Goal of the exercise
Please answer from the trust provisions: unless terminated as provided, how long does the Trust continue?

Exercise text
((

The Trustees shall not be required to give any bond as such, nor
any surety if a bond is required.

LIABILITY OF THIRD PERSONS DEALING WITH TRUSTEE

    Section 3.  No person dealing with the Trustees shall be
bound to make any inquiry concerning the validity of any
transaction made or to be made by the Trustees or to see to the
application of any payments made or property transferred to the
Trust or upon its order.


DURATION AND TERMINATION OF TRUST

    Section 4.  Unless terminated as provided herein, the Trust
shall continue without limitation of time.  The Trust or any
series may be terminated at any time by the Trustees by written
notice to the Shareholders of each series entitled to vote or by
the affirmative vote of the lessor of (1) more than 50% of the
outstanding Shares of each series entitled to vote, or (2) 67% or
more of the Shares of each series entitled to vote and present at
a meeting called for this purpose if more than 50% of the
outstanding Shares of each series entitled to vote are present at
the meeting in person or by proxy or by the Trustees by written
notice to the Shareholders.  Upon termination of the Trust or of
any one or more series of Shares, after paying or otherwise
providing for all charges, taxes, expenses and liabilities,
whether due or accrued or anticipated, of the Trust or of the
particular series as may be determined by the Trustees, the Trust
shall in accordance with such procedures as the Trustees consider
appropriate reduce the remaining assets to distributable form in
cash or shares or other property, or any combination thereof, and
distribute the proceeds to the Shareholders of the series
involved, ratably according to the number of Shares of such
series held by the several Shareholders of such series on the
date of termination, except to the extent otherwise required or
permitted by the preferences and special or relative rights and
privileges of any classes of Shares of that series, provided that
any distribution to the Shareholders of a particular class of
Shares shall be made to such Shareholders pro rata in proportion
to the number of Shares of such class held by each of them.

))

(Recorded data)
((

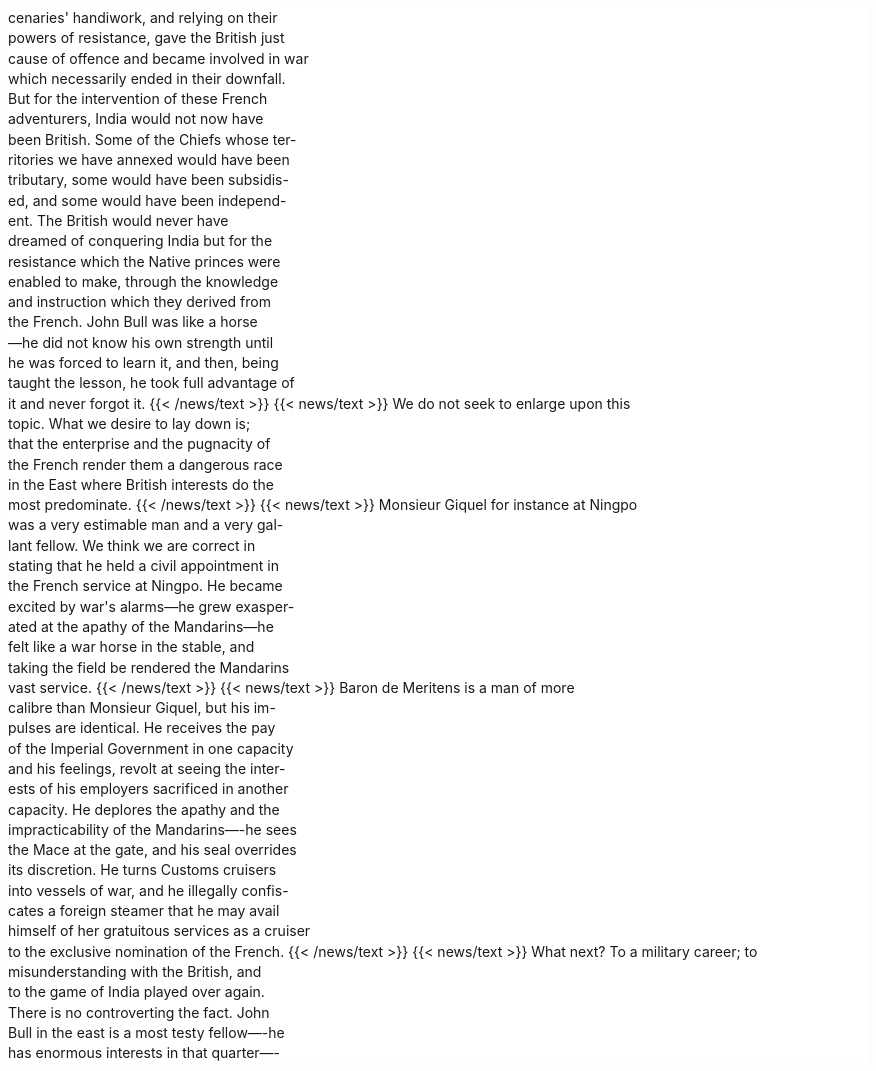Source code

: cenaries' handiwork, and relying on their<br/>
powers of resistance, gave the British just<br/>
cause of offence and became involved in war<br/>
which necessarily ended in their downfall.<br/>
But for the intervention of these French<br/>
adventurers, India would not now have<br/>
been British. Some of the Chiefs whose ter-<br/>
ritories we have annexed would have been <br/>
tributary, some would have been subsidis-<br/>
ed, and some would have been independ-<br/>
ent. The British would never have<br/>
dreamed of conquering India but for the<br/>
resistance which the Native princes were<br/>
enabled to make, through the knowledge<br/>
and instruction which they derived from<br/>
the French. John Bull was like a horse<br/>
—he did not know his own strength until<br/>
he was forced to learn it, and then, being<br/>
taught the lesson, he took full advantage of<br/>
it and never forgot it.
{{< /news/text >}}
{{< news/text >}}
We do not seek to enlarge upon this<br/>
topic. What we desire to lay down is;<br/>
that the enterprise and the pugnacity of<br/>
the French render them a dangerous race<br/>
in the East where British interests do the<br/>
most predominate.
{{< /news/text >}}
{{< news/text >}}
Monsieur Giquel for instance at Ningpo<br/>
was a very estimable man and a very gal-<br/>
lant fellow.  We think we are correct in<br/>
stating that he held a civil appointment in<br/>
the French service at Ningpo.  He became<br/>
excited by war's alarms—he grew exasper-<br/>
ated at the apathy of the Mandarins—he <br/>
felt like a war horse in the stable, and<br/>
taking the field be rendered the Mandarins<br/>
vast service.
{{< /news/text >}}
{{< news/text >}}
Baron de Meritens is a man of more<br/>
calibre than Monsieur Giquel, but his im-<br/>
pulses are identical.  He receives the pay<br/>
of the Imperial Government in one capacity<br/>
and his feelings, revolt at seeing the inter-<br/>
ests of his employers sacrificed in another<br/>
capacity.  He deplores the apathy and the<br/>
impracticability of the Mandarins—-he sees<br/>
the Mace at the gate, and his seal overrides<br/>
its discretion.  He turns Customs cruisers<br/>
into vessels of war, and he illegally confis-<br/>
cates a foreign steamer that he may avail<br/>
himself of her gratuitous services as a cruiser<br/>
to the exclusive nomination of the French.
{{< /news/text >}}
{{< news/text >}}
What next? To a military career; to<br/>
misunderstanding with the British, and<br/>
to the game of India played over again.<br/>
There is no controverting the fact. John <br/>
Bull in the east is a most testy fellow—-he<br/>
has enormous interests in that quarter—-<br/>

))

Worked solution
It continues without limitation of time.